Il capitano ha finito. Le sue parole, franche e commosse, sono scese nel profondo dei nostri cuori. È un uomo che ispira molta fiducia e molta simpatia. Un tenente fa un passo innanzi e grida:
— Bersaglieri dell'ottava compagnia, al vostro capitano Vestrini, hurra!
— Hurra! Hurra! Hurra! — rispondiamo noi, a gran voce.
I portaferiti stanno ora raccogliendo i cadaveri dei soldati caduti stanotte. Sei, finora. Vengono deposti ai margini della mulattiera, nell'attesa di essere identificati e sepolti. C'è fra loro un magnifico tipo di abruzzese, che ho conosciuto ieri. Ha la testa avvolta in un telo da tenda. I morti sono coperti. Non si vedono che le mani irrigidite, nere per il fango della trincea.
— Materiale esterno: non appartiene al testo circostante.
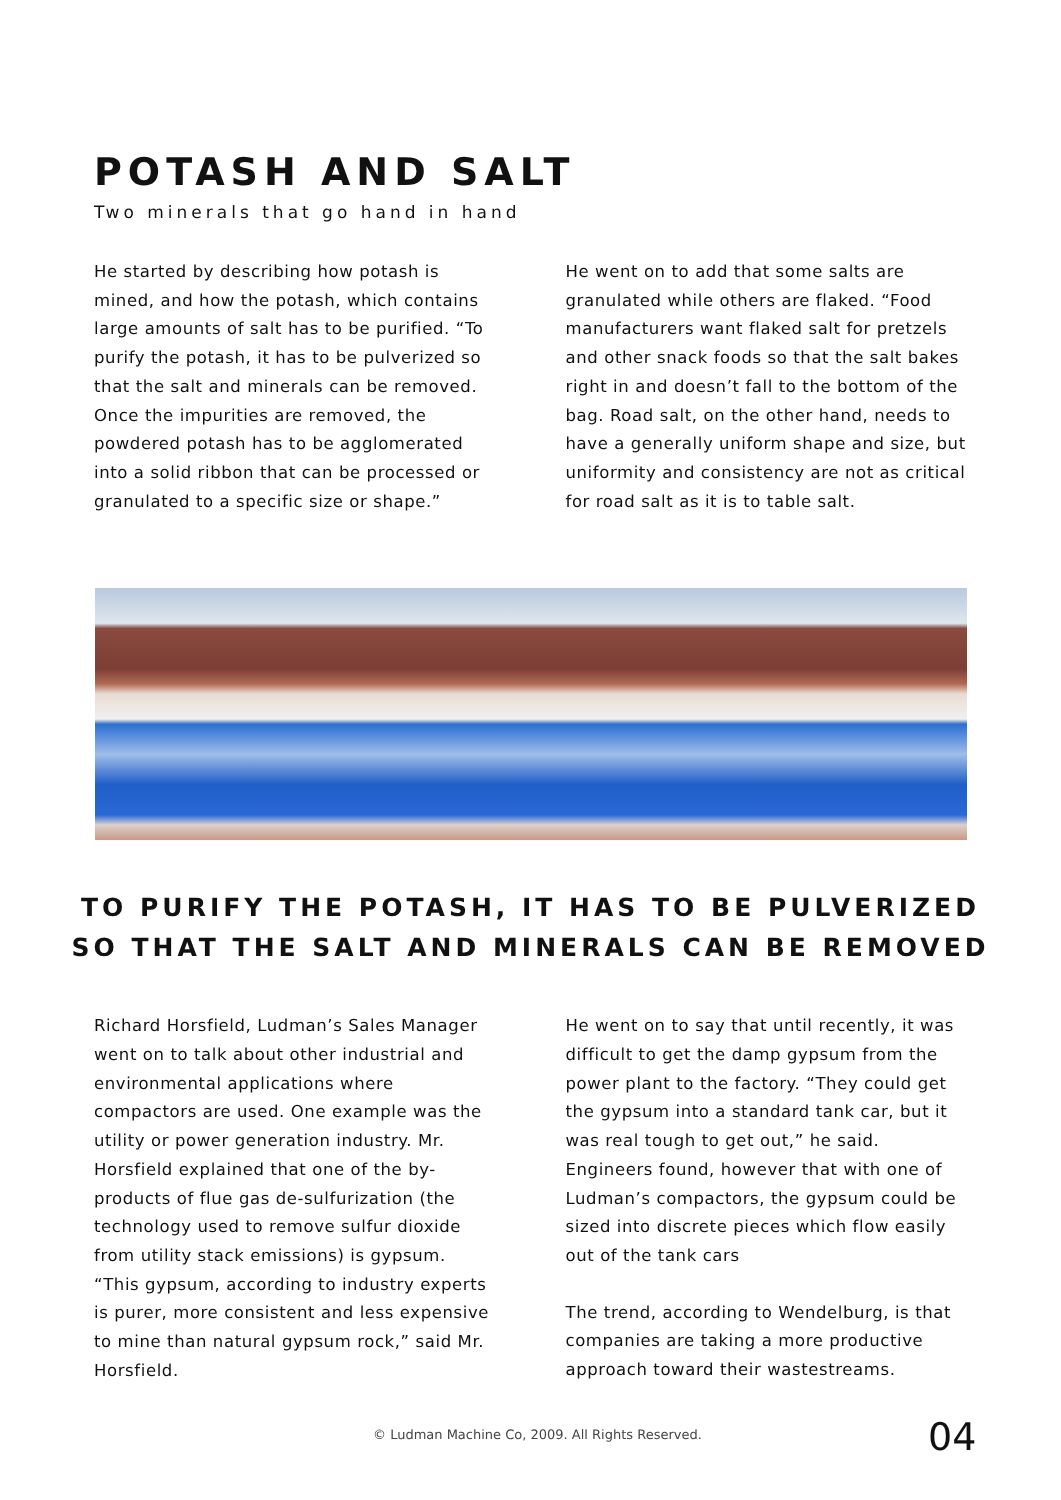POTASH AND SALT
Two minerals that go hand in hand
He started by describing how potash is mined, and how the potash, which contains large amounts of salt has to be purified. “To purify the potash, it has to be pulverized so that the salt and minerals can be removed. Once the impurities are removed, the powdered potash has to be agglomerated into a solid ribbon that can be processed or granulated to a specific size or shape.”
He went on to add that some salts are granulated while others are flaked. “Food manufacturers want flaked salt for pretzels and other snack foods so that the salt bakes right in and doesn’t fall to the bottom of the bag. Road salt, on the other hand, needs to have a generally uniform shape and size, but uniformity and consistency are not as critical for road salt as it is to table salt.
TO PURIFY THE POTASH, IT HAS TO BE PULVERIZED SO THAT THE SALT AND MINERALS CAN BE REMOVED
Richard Horsfield, Ludman’s Sales Manager went on to talk about other industrial and environmental applications where compactors are used. One example was the utility or power generation industry. Mr. Horsfield explained that one of the by-products of flue gas de-sulfurization (the technology used to remove sulfur dioxide from utility stack emissions) is gypsum. “This gypsum, according to industry experts is purer, more consistent and less expensive to mine than natural gypsum rock,” said Mr. Horsfield.
He went on to say that until recently, it was difficult to get the damp gypsum from the power plant to the factory. “They could get the gypsum into a standard tank car, but it was real tough to get out,” he said. Engineers found, however that with one of Ludman’s compactors, the gypsum could be sized into discrete pieces which flow easily out of the tank cars
The trend, according to Wendelburg, is that companies are taking a more productive approach toward their wastestreams.
© Ludman Machine Co, 2009. All Rights Reserved. 04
I soldati anziani passano e non guardano.
Ho notato — con piacere, con gioia — che tra ufficiali e soldati regna la più cordiale camaraderie.
La vita di rischi continui lega le anime. Più che superiori, gli ufficiali mi appaiono come fratelli. È bello! Tutto il formalismo disciplinare della caserma è abolito. Anche l'uniforme è quasi abolita. Proibito — anche nei ripari — di portare il berretto fez. Abolito il pennacchio tradizionale al cappello. Caschi di lana, invece, che i soldati fregiano esteticamente di una stelletta. Si può parlare con un ufficiale, senza bisogno di impalarsi sull'attenti. È difficile, in montagna, star sull'attenti...
Con questi ufficiali, coloro che parlano di un rafforzamento del militarismo, con la inevitabile vittoria italiana, si divertono a inseguire dei fantasmi. Il militarismo «made in Germany» non ha attecchito in Italia. D'altronde questa guerra, fatta dai popoli e non dagli eserciti di caserma, segna la fine del militarismo di casta o professionale.